Сквозной темой феста чисто случайно стал космос, и в его первичном античном значении - "мир", и в современном - "вселенная". На Марс в одноименном спектакле Маркоса Морау "полетят" дебютирующие на DanceInversion артисты итальянской компании современного танца "Спелбаунд", а танцовщики британской Компании Вивианы Дуранте расскажут о мире или вселенной Айседоры Дункан, великой босоножки, стоящей в основе цивилизации contempopary dance. Не чем иным, кроме как "нашествием инопланетных существ", не назовешь и спектакль открытия "Цепь души", который поставила в Майнце израильтянка Шарон Эяль в соавторстве с Гаем Бехаром и Ори Личтиком (композитор и аранжировщик).

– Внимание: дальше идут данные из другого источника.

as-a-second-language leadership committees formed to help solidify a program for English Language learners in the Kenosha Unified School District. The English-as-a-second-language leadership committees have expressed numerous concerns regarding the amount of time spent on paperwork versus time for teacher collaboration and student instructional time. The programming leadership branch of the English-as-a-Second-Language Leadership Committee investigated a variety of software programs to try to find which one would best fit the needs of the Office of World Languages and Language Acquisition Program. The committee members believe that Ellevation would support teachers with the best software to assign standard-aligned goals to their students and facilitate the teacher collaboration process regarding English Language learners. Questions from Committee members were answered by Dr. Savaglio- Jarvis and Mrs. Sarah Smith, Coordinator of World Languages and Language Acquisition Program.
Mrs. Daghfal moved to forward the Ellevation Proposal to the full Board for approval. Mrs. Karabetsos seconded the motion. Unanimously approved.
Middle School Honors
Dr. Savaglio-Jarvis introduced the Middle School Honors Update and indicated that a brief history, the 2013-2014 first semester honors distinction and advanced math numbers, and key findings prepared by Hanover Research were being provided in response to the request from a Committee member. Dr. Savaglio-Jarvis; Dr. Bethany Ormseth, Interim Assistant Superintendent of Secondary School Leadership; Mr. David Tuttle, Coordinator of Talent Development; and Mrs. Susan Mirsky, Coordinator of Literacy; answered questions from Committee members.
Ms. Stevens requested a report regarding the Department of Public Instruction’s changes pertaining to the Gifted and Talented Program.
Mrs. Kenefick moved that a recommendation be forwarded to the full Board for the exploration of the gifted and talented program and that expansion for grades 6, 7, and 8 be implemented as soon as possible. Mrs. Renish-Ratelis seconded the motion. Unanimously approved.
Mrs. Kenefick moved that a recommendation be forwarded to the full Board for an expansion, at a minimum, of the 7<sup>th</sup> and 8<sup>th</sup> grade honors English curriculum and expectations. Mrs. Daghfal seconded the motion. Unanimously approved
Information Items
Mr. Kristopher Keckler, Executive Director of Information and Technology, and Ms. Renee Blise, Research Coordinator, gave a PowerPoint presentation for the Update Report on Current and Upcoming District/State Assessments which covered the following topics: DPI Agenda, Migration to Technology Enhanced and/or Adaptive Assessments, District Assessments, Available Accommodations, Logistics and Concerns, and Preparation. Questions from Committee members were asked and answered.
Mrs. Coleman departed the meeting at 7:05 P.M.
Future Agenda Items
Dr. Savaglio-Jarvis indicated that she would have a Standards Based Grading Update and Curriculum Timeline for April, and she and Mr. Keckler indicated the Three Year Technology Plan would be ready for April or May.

За последние несколько лет Москва основательно познакомилась с творчеством хореографа - три спектакля привозили в Москву кураторы зарубежной программы "Золотой маски", еще один - "Автоданс" - с прошлого сезона значится в афише МАМТ, и летом 2022 года возникнет еще один, когда Эяль подарит "Стасику" мировую премьеру. Как и ее старший коллега по цеху израильского современного танца и отец языка движения "гага" Охад Наарин, в компании которого "Батшева" Эяль сформировалась, хореограф создала свой уникальный перформативный язык.
Чтобы выполнить самые простейшие комбинации, танцовщики сначала должны научиться держаться на мысках, слегка согнув в коленях обе ноги и отклонив назад прямой корпус - как правило это "заваливающееся" положение используется для медленной методичной ходьбы гуськом целой группы людей по полностью освобожденной от кулис сцене.
На первый взгляд все постановки Эяль похожи между собой, как похожи кордебалетные сцены в опусах Мариуса Петипа, но это чисто внешняя похожесть из-за единства языка и музыкального стиля. Впрочем, в музыку к "Цепи души" кроме тревожного клубного транса вкрались мелодии блатного шансона и аргентинского танго. Ритмично шагающие на носочках тела 17 танцовщиков обоего пола здесь постепенно засасываются в воронку какого-то до боли знакомого ритуала, который своим сходством с современными версиями балета "Весна священная" сначала напоминает далекое от нас языческое жертвоприношение, а дальше все больше сигналит о страшных реалиях Холокоста.
И хотя сама Эяль говорит, что ее спектакли о любви и страстных чувствах, которые испытывают и публично выражают во время представления вдохновившие ее на постановку конкретные артисты майнцской труппы, как у хорошего и патриотичного израильского хореографа, у нее всегда отголосками возьмет да и прочитается печальная и вместе с тем веселая одиссея многострадального еврейского народа - отсюда и одесский нэпманский шансон, и слезливая музыка латиноамериканской эмиграции.